(JTA) — Marina Solodkin, a former Israeli lawmaker, died of what appeared to be natural causes in Latvia, hours after attending a protest rally against a large neo-Nazi gathering.
Solodkin was found dead Saturday night in her hotel room at the FG Royal Hotel in central Riga. She was 60.
Solodkin, a Kadima lawmaker whose Knesset term ended in January, arrived in Latvia over the weekend to attend a roundtable discussion with European Union representatives and nongovernmental agencies fighting xenophobia. The meeting coincided with the annual Waffen SS March on Saturday by hundreds of neo-Nazis through the streets of Riga.

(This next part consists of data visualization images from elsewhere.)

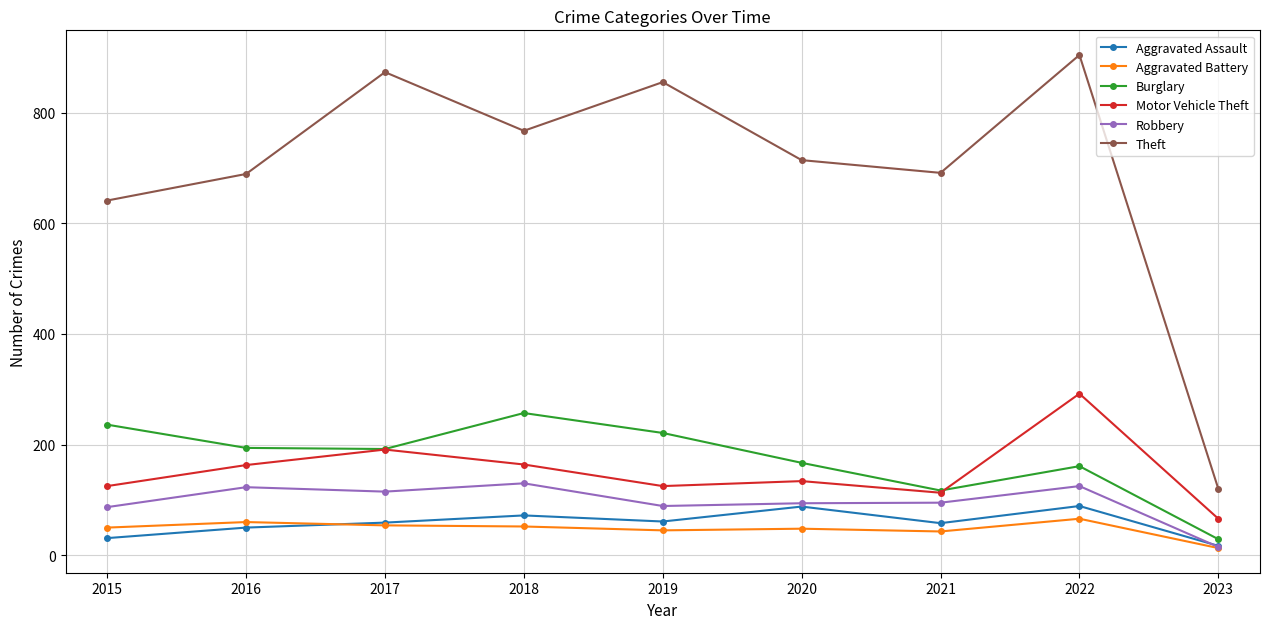

What is the spread (max minus min) of values at 2019?

810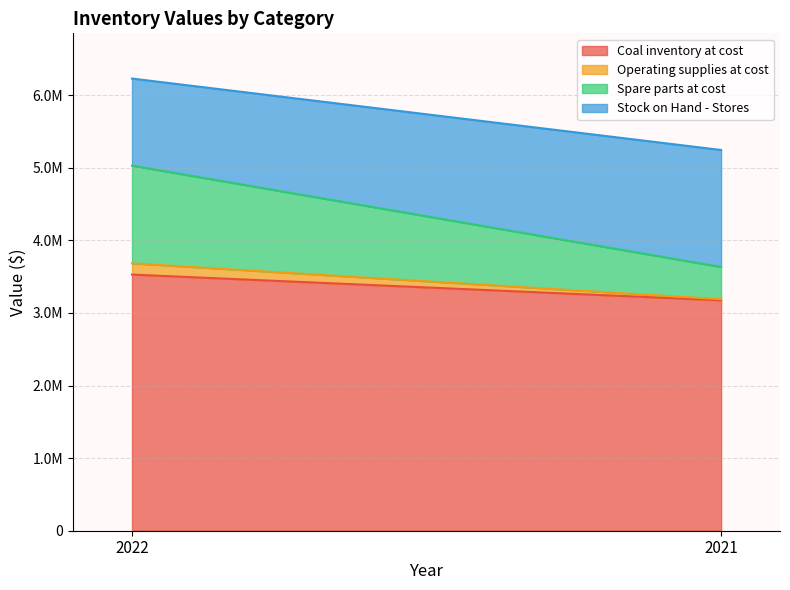

True or false: Stock on Hand - Stores has a value of 1198818 at 2022.

True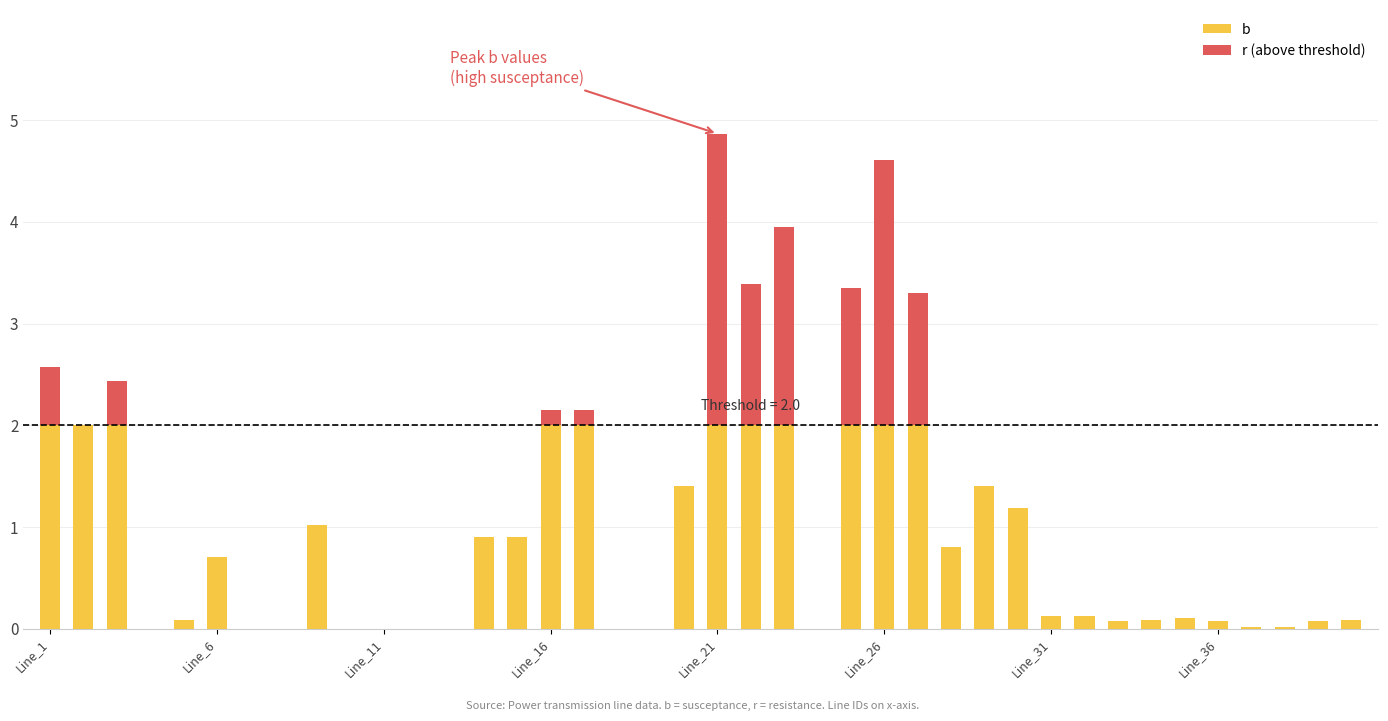

How many series are shown in this chart?

2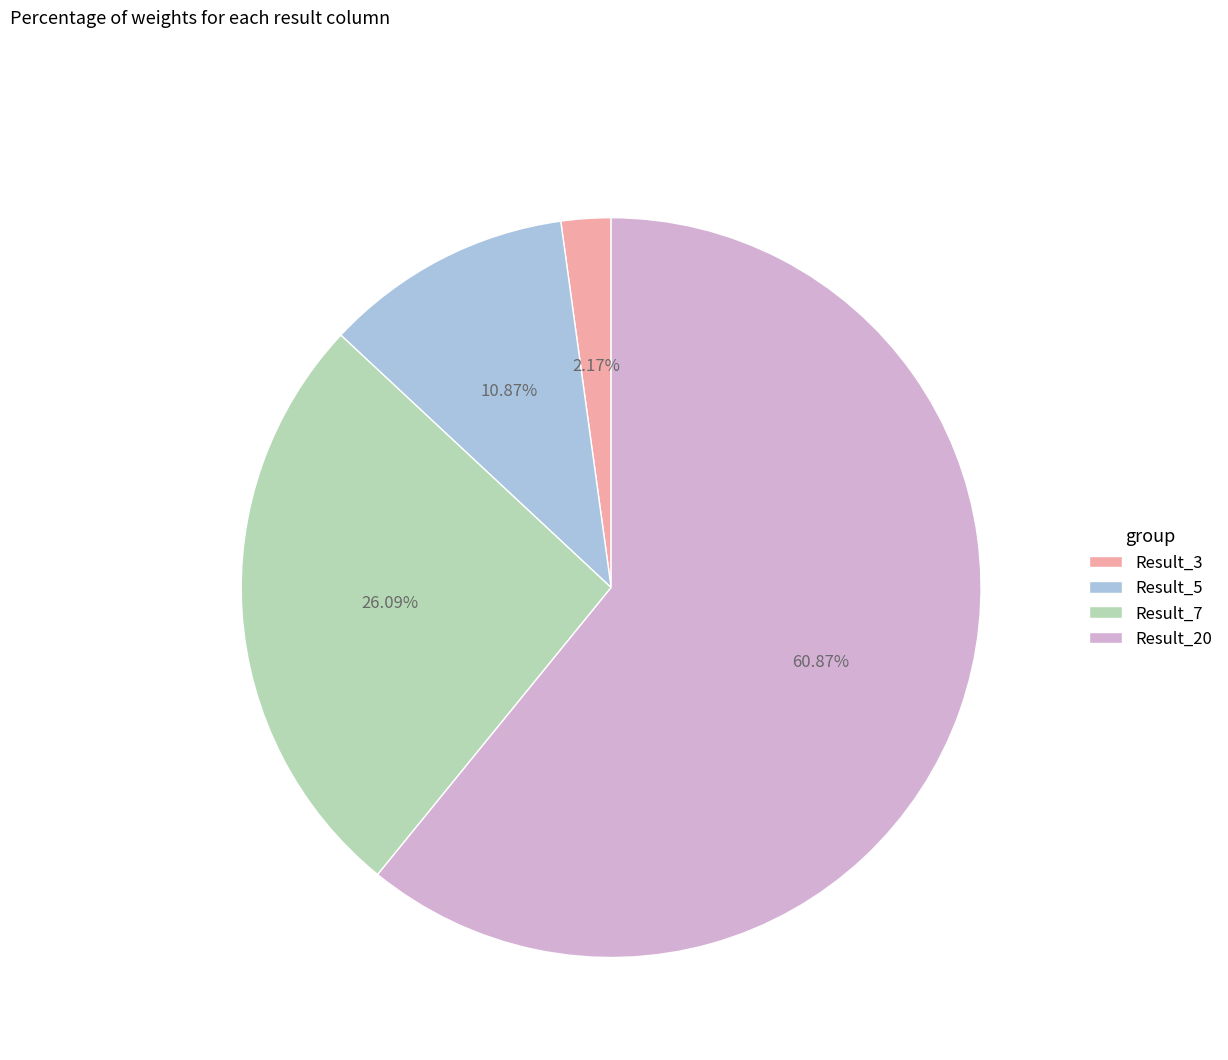

To the nearest percent, what portion does Result_20 represent?

61%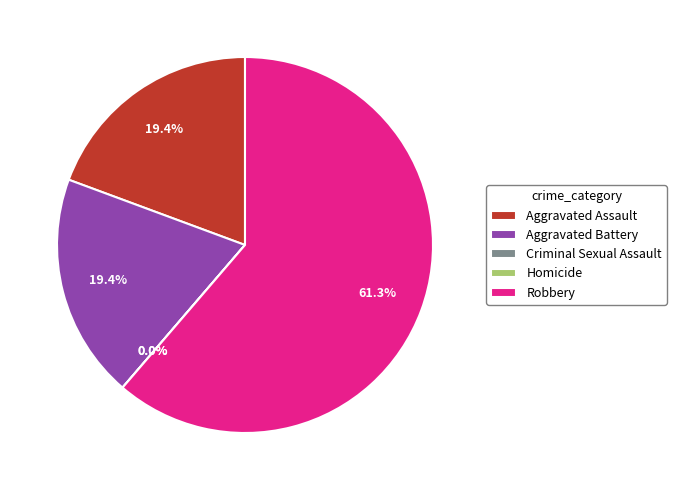

What is the ratio of the value at Aggravated Assault to the value at Robbery?

0.3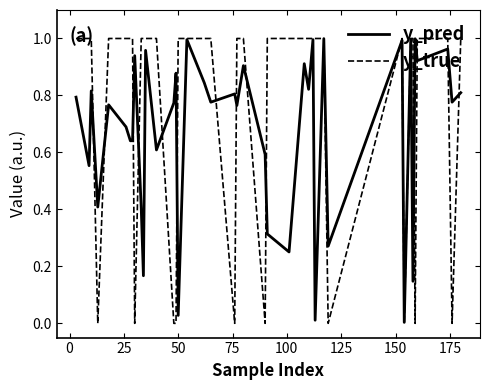

List the series in order of their overall mean, highest first.

y_true, y_pred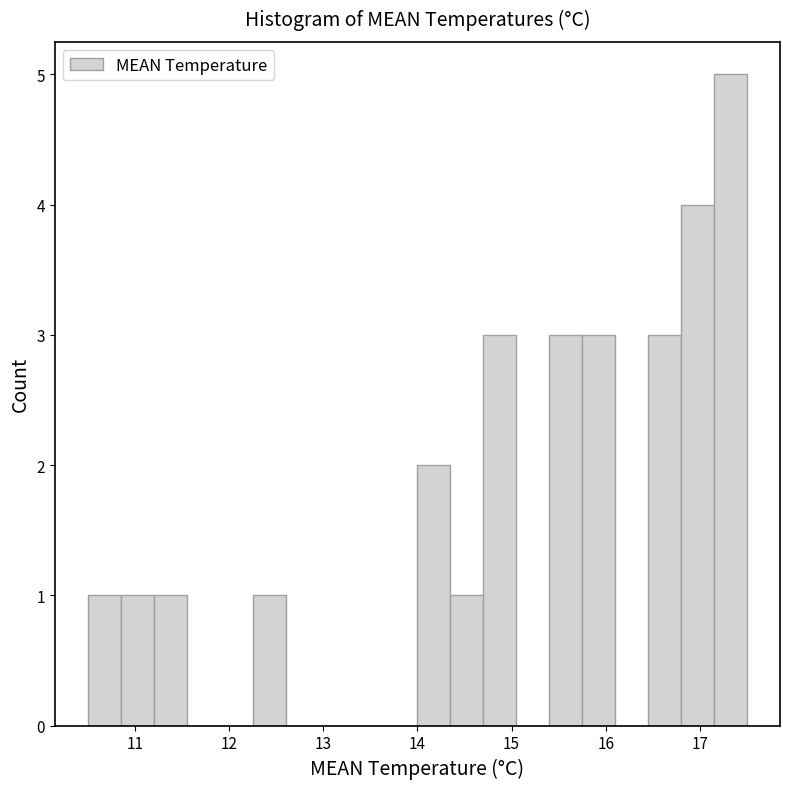

Read against the x-axis, roughly where is the centre of the tallest bar?

17.3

Joel Rubinfeld, co-chair of the European Jewish Parliament, also attended the roundtable discussions and staged a counter demonstration with Solodkin and approximately 30 others in the area where approximately 1,500 neo-Nazis were marching.
“There was some violence by neo-Nazis and it was a stressful time, but she seemed fine," Rubinfeld told JTA. "It appears her death was of natural causes.
"It is a sad day. Marina was committed to the cause of the Jewish people right until her last breath."
Solodkin, a Moscow native with a doctorate in economics, immigrated to Israel in 1991. She began her political career in the former Yisrael B’Aliyah party and moved to Likud before joining Kadima. Several of the many bills she introduced that became laws promoted the status of women, immigrants and Holocaust survivors.
On her Facebook page in a post about her Riga trip, Solodkin wrote, “Lately, neo-Nazism is raising its ugly head in Eastern Europe, in the post-Soviet states. We must remain vigilant.”
Solodkin was protesting a march that featured veterans of the Latvian Waffen SS and their supporters on Legionnaire’s Day, which commemorates Latvians who fought for the Germans during World War II. Among the marchers was Raivis Dzintars, a Latvian lawmaker for the National Alliance, a rightist party with 14 of the Latvian parliament’s 100 seats.